• Work instructions
Among the lines below, list those containing the string "businesses".

• Task data
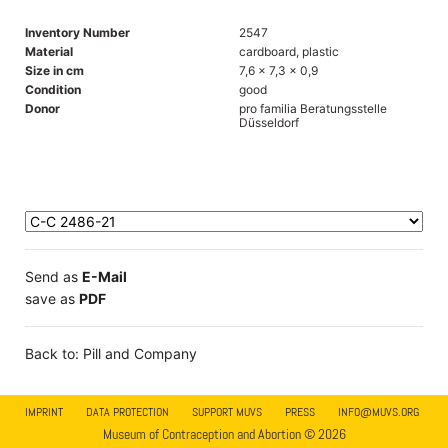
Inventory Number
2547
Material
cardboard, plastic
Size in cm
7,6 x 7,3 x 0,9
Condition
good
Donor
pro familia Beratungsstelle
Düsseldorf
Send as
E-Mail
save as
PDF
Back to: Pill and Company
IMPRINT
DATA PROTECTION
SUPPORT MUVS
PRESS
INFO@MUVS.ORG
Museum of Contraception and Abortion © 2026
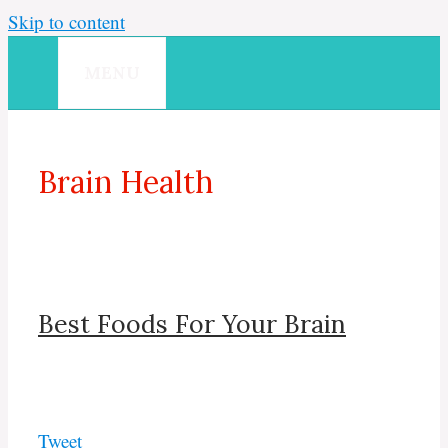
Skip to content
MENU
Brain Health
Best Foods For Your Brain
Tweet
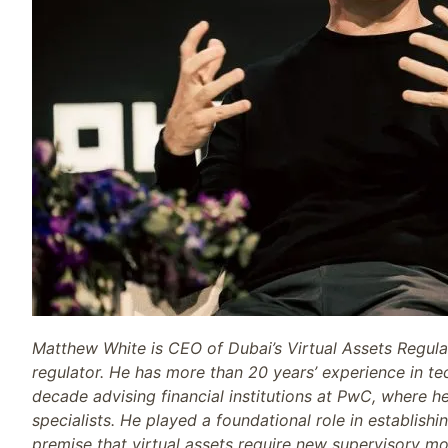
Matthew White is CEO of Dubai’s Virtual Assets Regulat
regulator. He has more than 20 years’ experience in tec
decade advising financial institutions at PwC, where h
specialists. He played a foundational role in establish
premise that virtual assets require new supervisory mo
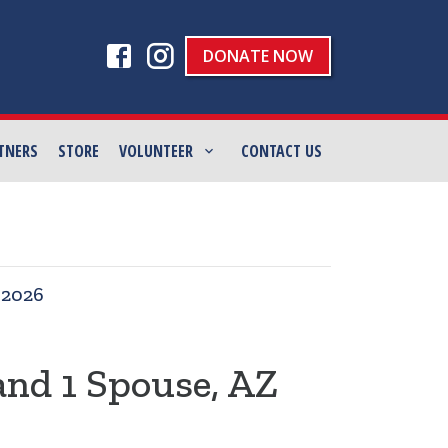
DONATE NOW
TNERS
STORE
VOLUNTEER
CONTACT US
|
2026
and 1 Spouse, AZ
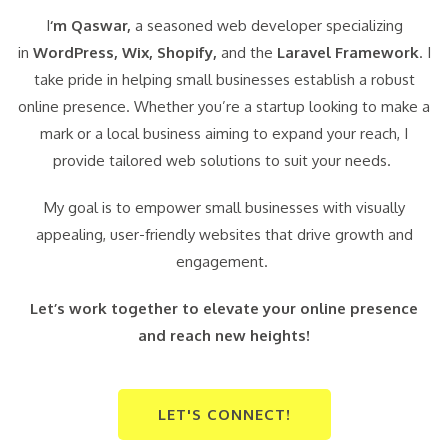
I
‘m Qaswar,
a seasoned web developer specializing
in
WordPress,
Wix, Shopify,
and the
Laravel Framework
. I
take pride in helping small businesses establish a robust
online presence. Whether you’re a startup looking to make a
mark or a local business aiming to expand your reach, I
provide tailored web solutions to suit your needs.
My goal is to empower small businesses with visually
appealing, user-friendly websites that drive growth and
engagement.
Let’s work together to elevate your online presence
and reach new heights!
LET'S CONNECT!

• Response to the task
take pride in helping small businesses establish a robust
My goal is to empower small businesses with visually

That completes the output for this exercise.